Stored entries
□ □ □ □

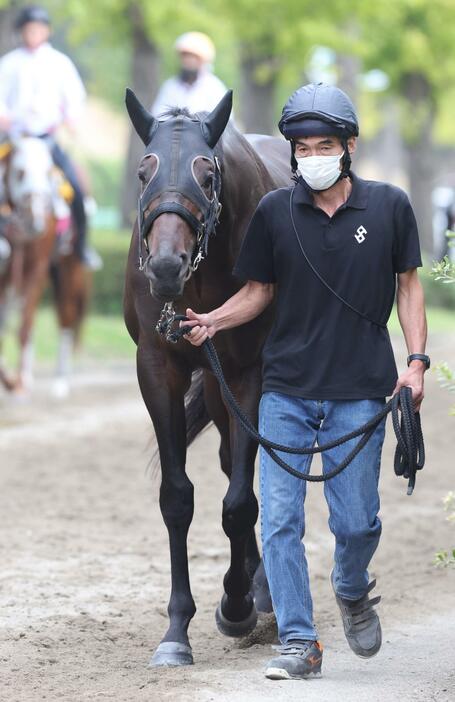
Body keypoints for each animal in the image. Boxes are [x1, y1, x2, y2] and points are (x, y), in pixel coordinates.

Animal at [0, 136, 90, 396]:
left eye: (49, 173)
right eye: (20, 172)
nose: (36, 221)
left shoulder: (36, 268)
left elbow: (24, 325)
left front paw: (17, 382)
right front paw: (11, 379)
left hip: (69, 269)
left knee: (66, 316)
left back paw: (59, 381)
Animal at [123, 91, 290, 668]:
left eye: (208, 173)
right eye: (144, 171)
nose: (166, 265)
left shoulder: (247, 370)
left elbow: (239, 502)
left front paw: (237, 604)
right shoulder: (158, 366)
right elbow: (177, 498)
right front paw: (177, 631)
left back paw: (260, 593)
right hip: (213, 390)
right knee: (226, 459)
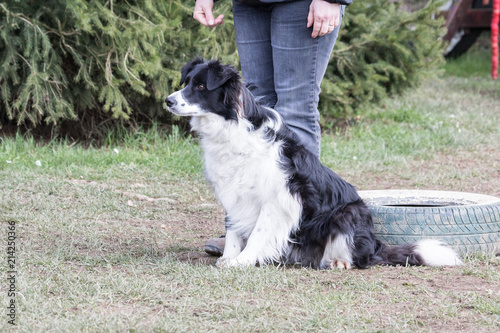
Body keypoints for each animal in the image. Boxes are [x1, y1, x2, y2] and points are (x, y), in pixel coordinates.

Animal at [166, 58, 462, 268]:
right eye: (187, 82)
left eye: (201, 87)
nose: (168, 100)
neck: (232, 127)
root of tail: (377, 245)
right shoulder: (233, 191)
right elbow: (234, 231)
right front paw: (229, 257)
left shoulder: (280, 197)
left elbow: (259, 232)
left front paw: (243, 261)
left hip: (348, 213)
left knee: (361, 258)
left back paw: (339, 261)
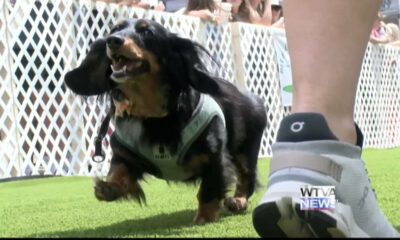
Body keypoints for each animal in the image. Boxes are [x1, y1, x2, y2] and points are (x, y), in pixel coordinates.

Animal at [64, 18, 268, 223]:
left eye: (147, 32)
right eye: (114, 29)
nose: (113, 40)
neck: (153, 116)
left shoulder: (215, 156)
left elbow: (209, 189)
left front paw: (204, 217)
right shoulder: (125, 154)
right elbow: (119, 171)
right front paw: (109, 187)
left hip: (245, 150)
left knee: (247, 177)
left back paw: (238, 201)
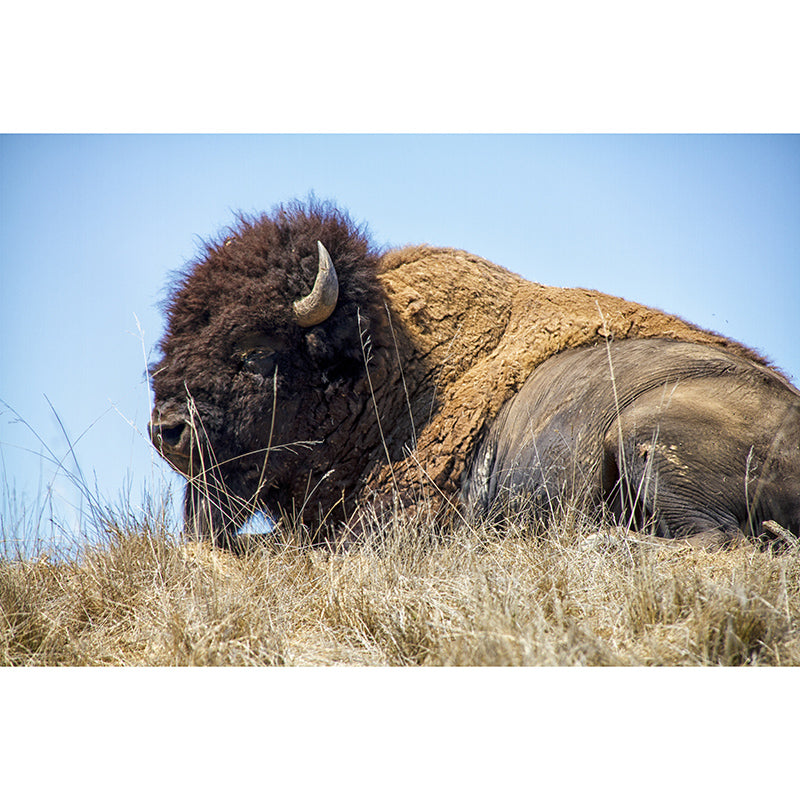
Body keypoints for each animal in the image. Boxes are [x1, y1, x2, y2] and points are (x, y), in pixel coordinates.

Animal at [149, 199, 800, 550]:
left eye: (256, 353)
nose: (167, 430)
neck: (392, 371)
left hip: (644, 432)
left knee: (717, 538)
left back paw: (600, 543)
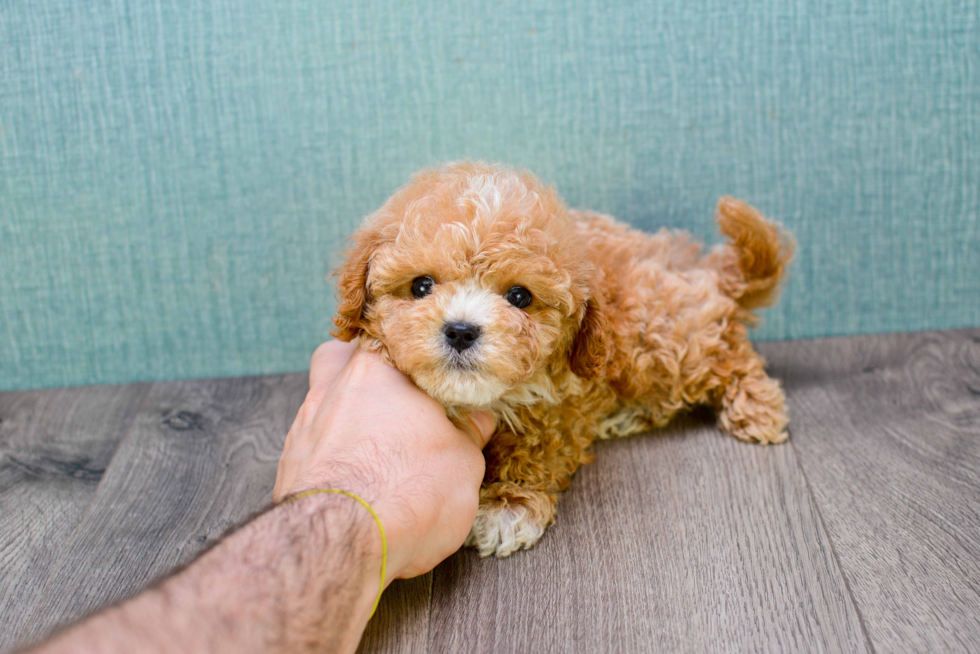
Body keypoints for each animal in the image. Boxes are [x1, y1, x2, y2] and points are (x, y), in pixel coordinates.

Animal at [334, 163, 792, 560]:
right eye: (421, 286)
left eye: (520, 296)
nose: (461, 331)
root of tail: (703, 271)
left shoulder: (565, 401)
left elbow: (537, 445)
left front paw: (508, 504)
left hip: (659, 341)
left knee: (729, 356)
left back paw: (758, 408)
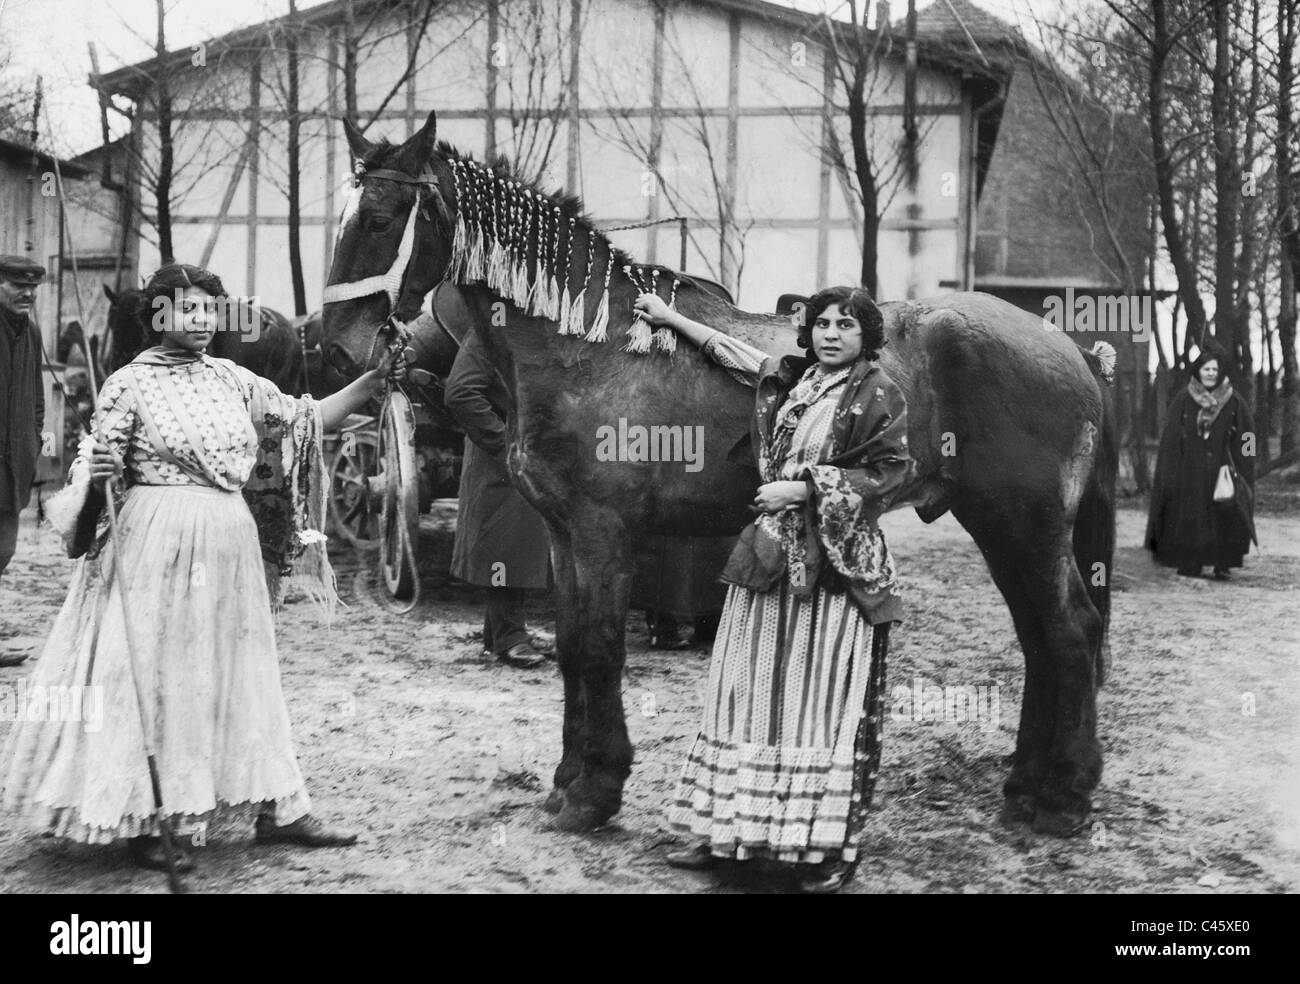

□ □ □ □

TASK DIRECTIONS — Starting from the line containing "nose: (166, 265)", repeat each line exactly through the end of the entries, including the last, while leaving pictures out.

RESPONSE FOR THIS EXERCISE —
nose: (166, 265)
left shoulder: (247, 370)
left elbow: (239, 502)
left front paw: (237, 604)
right shoulder: (158, 366)
right elbow: (177, 498)
right front paw: (177, 631)
left back paw: (260, 593)
right hip: (213, 390)
right knee: (226, 459)
Body keypoints for each animal in the image. Boxes are [x1, y1, x2, y2] and points are (x, y), in pixel coordinates.

Animal at [166, 58, 462, 268]:
right eye: (187, 82)
left eye: (201, 87)
nose: (168, 100)
neck: (232, 127)
root of tail: (377, 245)
right shoulder: (233, 191)
right elbow: (234, 231)
right front paw: (229, 257)
left shoulder: (280, 197)
left elbow: (259, 232)
left front paw: (243, 261)
left hip: (348, 213)
left knee: (361, 258)
left back paw: (339, 261)
Body keypoints for each animal in the image. Boxes are [x1, y1, x2, y2] and points are (x, y), in pixel coordinates.

Animal at [64, 18, 268, 223]:
left eye: (147, 32)
right eye: (114, 29)
nose: (113, 40)
neck: (153, 116)
left shoulder: (215, 156)
left elbow: (209, 189)
left front paw: (204, 217)
right shoulder: (125, 154)
right elbow: (119, 171)
right front paw: (109, 187)
left hip: (245, 150)
left knee: (247, 177)
left back paw: (238, 201)
Body keypoints for each animal in the image. Boxes are [x1, y1, x2, y2] and points are (x, y), in pixel coordinates.

Animal at [149, 199, 800, 550]:
left eye: (256, 353)
nose: (167, 430)
neck: (392, 371)
left hip: (644, 432)
left knee: (717, 538)
left back paw: (600, 543)
Body keypoints for each animal in the image. Boxes are [x1, y1, x2, y2] and points are (x, y), in pixel coordinates.

Animal at [334, 163, 792, 560]:
right eye: (421, 286)
left eye: (520, 296)
nose: (461, 331)
root of tail: (703, 271)
left shoulder: (565, 401)
left elbow: (537, 445)
left front paw: (508, 504)
left hip: (659, 341)
left knee: (729, 356)
left back paw: (758, 408)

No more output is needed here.